The remainder of this speech can be found at http://www.hrad.cz/president/Havel/speeches/1990/0101_uk.html

And since I'm riffing on Havel, the following is another long excerpt from a speech in Salzburg in 1990.
For us, fear of history is not just fear of the future but also fear of the past. I would even say that these two fears are conditional, one on the other: A person who is afraid of what is yet to come is generally also reluctant to look in the face of what has been. And a person afraid
to look at his own past must fear what is to come.

All too often in this part of the world, fear of one lie gives birth to another lie, in the foolish hope that by protecting ourselves from the
first lie we will be protected from lies in general. But a lie can never protect us from a lie. Just as in Czechoslovakia, nothing protected us from the Stalinist lie about the socialist paradise on earth, we will not be protected by the lie about Hitler's racist allies as alleged inheritors of an ancient princely throne. Those who falsify history do not protect the freedom of a nation but rather constitute a threat to it.

The idea that a person can rewrite his autobiography is one of the traditional self-deceptions of Central Europe. Trying to do that means hurting oneself and one's fellow countrymen. When a truth is not given complete freedom, freedom is not complete.

One way or another, many of us are guilty. But we cannot be forgiven, nor can there be peace in our souls, until we at least confess our guilt.

Confession is liberating. I know how it once liberated me when I found the strength to admit my own mistake. I have many reasons for believing that truth purges one from fear. Many of us who, in recent years, strove to speak the truth in spite of everything were able to maintain an inner perspective, a willingness to endure, a sense of proportion, an ability to understand and forgive others, and a light heart only because we were speaking the truth. Otherwise, we might have perished from despair.

Our specific Central European fear has led to many a misfortune. It could be shown that in it lies the primal origin of not only countless local conflicts but also some global ones. Here, the fear that possesses petty souls has often led to violence, brutality, and fanatical hatred.

But fear is not only a destructive condition. Fear of our own incompetence can evoke new competency; fear of God or of our own
conscience can evoke courage; fear of defeat can make us prevail. Fear of freedom can be the very thing that will ultimately teach us to create a freedom of real value. And fear of the future could be exactly what we need to bring about a better future.
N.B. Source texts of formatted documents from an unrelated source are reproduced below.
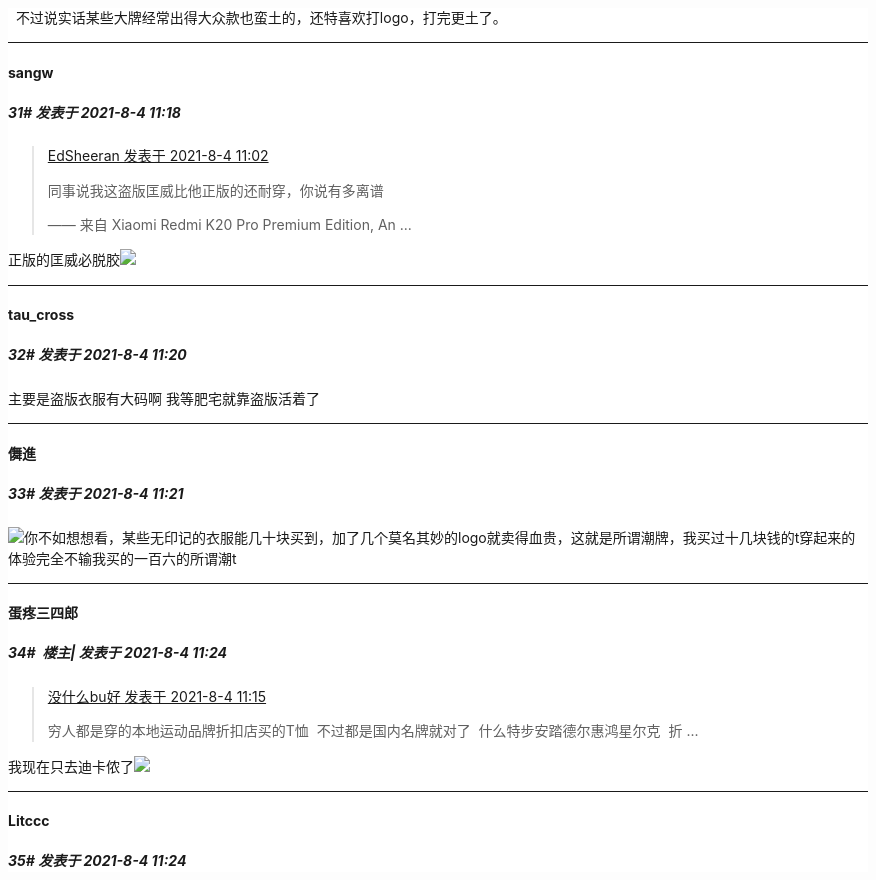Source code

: 
  不过说实话某些大牌经常出得大众款也蛮土的，还特喜欢打logo，打完更土了。




*****

####  sangw  
##### 31#       发表于 2021-8-4 11:18


<blockquote><a href="httphttps://bbs.saraba1st.com/2b/forum.php?mod=redirect&amp;goto=findpost&amp;pid=52231901&amp;ptid=2019025" target="_blank">EdSheeran 发表于 2021-8-4 11:02</a>

同事说我这盗版匡威比他正版的还耐穿，你说有多离谱


—— 来自 Xiaomi Redmi K20 Pro Premium Edition, An ...</blockquote>
正版的匡威必脱胶<img src="https://static.saraba1st.com/image/smiley/face2017/066.png" referrerpolicy="no-referrer">


*****

####  tau_cross  
##### 32#       发表于 2021-8-4 11:20


主要是盗版衣服有大码啊 我等肥宅就靠盗版活着了


*****

####  儛進  
##### 33#       发表于 2021-8-4 11:21


<img src="https://static.saraba1st.com/image/smiley/face2017/048.png" referrerpolicy="no-referrer">你不如想想看，某些无印记的衣服能几十块买到，加了几个莫名其妙的logo就卖得血贵，这就是所谓潮牌，我买过十几块钱的t穿起来的体验完全不输我买的一百六的所谓潮t


*****

####  蛋疼三四郎  
##### 34#         楼主| 发表于 2021-8-4 11:24


<blockquote><a href="httphttps://bbs.saraba1st.com/2b/forum.php?mod=redirect&amp;goto=findpost&amp;pid=52232102&amp;ptid=2019025" target="_blank">没什么bu好 发表于 2021-8-4 11:15</a>

穷人都是穿的本地运动品牌折扣店买的T恤  不过都是国内名牌就对了  什么特步安踏德尔惠鸿星尔克  折 ...</blockquote>
我现在只去迪卡侬了<img src="https://static.saraba1st.com/image/smiley/face2017/068.png" referrerpolicy="no-referrer">


*****

####  Litccc  
##### 35#       发表于 2021-8-4 11:24

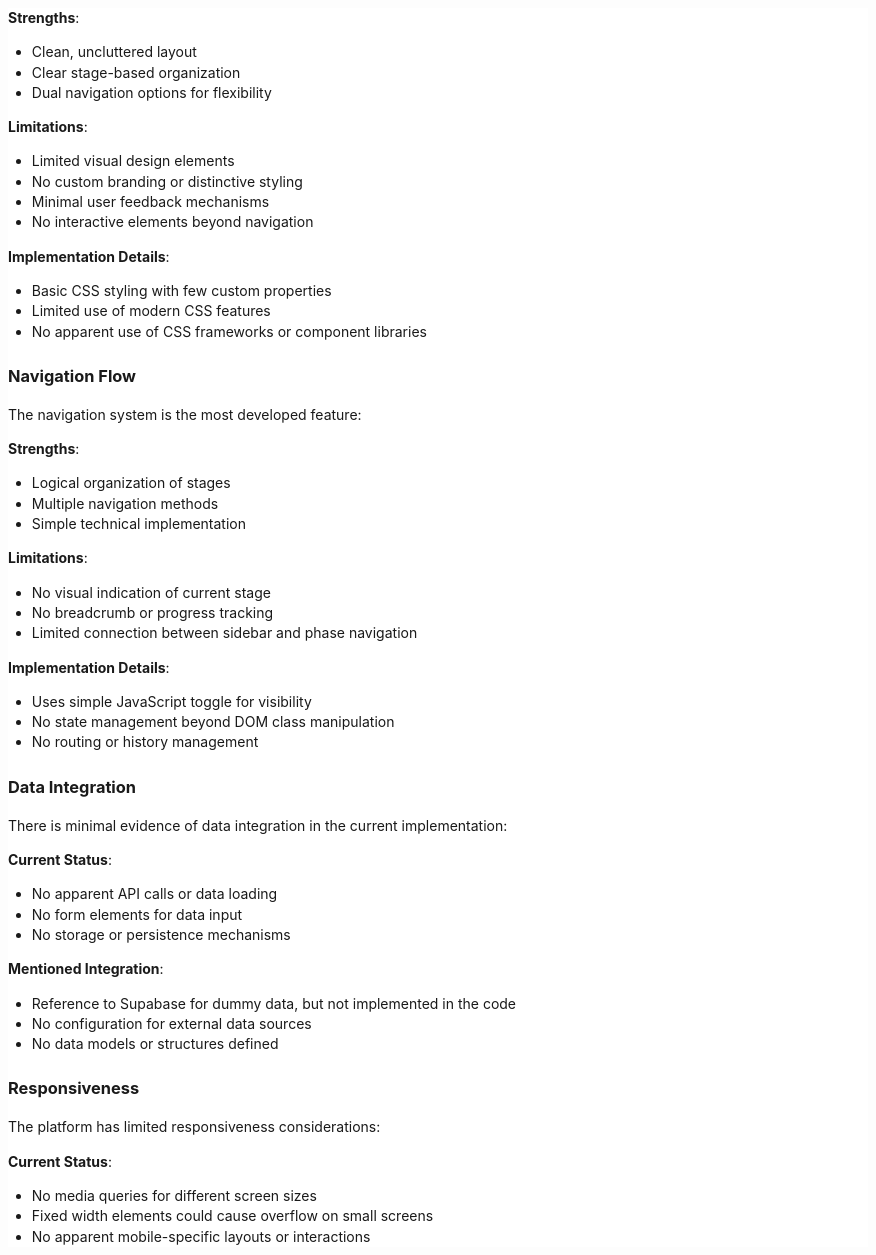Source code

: **Strengths**:
- Clean, uncluttered layout
- Clear stage-based organization
- Dual navigation options for flexibility

**Limitations**:
- Limited visual design elements
- No custom branding or distinctive styling
- Minimal user feedback mechanisms
- No interactive elements beyond navigation

**Implementation Details**:
- Basic CSS styling with few custom properties
- Limited use of modern CSS features
- No apparent use of CSS frameworks or component libraries

### Navigation Flow
The navigation system is the most developed feature:

**Strengths**:
- Logical organization of stages
- Multiple navigation methods
- Simple technical implementation

**Limitations**:
- No visual indication of current stage
- No breadcrumb or progress tracking
- Limited connection between sidebar and phase navigation

**Implementation Details**:
- Uses simple JavaScript toggle for visibility
- No state management beyond DOM class manipulation
- No routing or history management

### Data Integration
There is minimal evidence of data integration in the current implementation:

**Current Status**:
- No apparent API calls or data loading
- No form elements for data input
- No storage or persistence mechanisms

**Mentioned Integration**:
- Reference to Supabase for dummy data, but not implemented in the code
- No configuration for external data sources
- No data models or structures defined

### Responsiveness
The platform has limited responsiveness considerations:

**Current Status**:
- No media queries for different screen sizes
- Fixed width elements could cause overflow on small screens
- No apparent mobile-specific layouts or interactions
The more sensitive a person is to all the dangers that threaten him, the better able he is to defend against them. For that matter, I have always thought that feeling empty and losing touch with the meaning of life are in essence only a challenge to seek new things to fill one's life, a new meaning for one's existence and one's work. Isn't it the moment of most profound doubt that gives birth to new certainties? Perhaps hopelessness is the very soil that nourished human hope; perhaps one could never find sense in life without first experiencing its absurdity.

In spite of having spoken in such an un-statesmanlike manner about my moments of hopelessness, I will conclude on a constructive note, that is, with an appeal to all of us, Central Europeans. Let us endeavour to confront our traditional fears by systematically eliminating every possible reason we might have for harbouring them. Let us try, quickly and together, to build the kind of system of mutual political, cultural, and economic ties that will gradually, once and for all, eliminate all the potential dangers that lurk in our common future. Only thus will we eliminate the reasons for our potential fears.

Let us finally endeavour, in this sorely tried place, to get rid of not only our fear of lies but also of our fear of truth. Let us finally take
a direct, calm, and unwavering look into our own countenances: our past, our present, and our future. We will only be able to escape their ambiguity when we understand them.

Let us try to delve into the core of our doubts, our fears, and our despair to come up with the seeds of a new European self-confidence the self-confidence of those who are not afraid of looking beyond the horizon of their personal and community interests, beyond the horizon of this moment.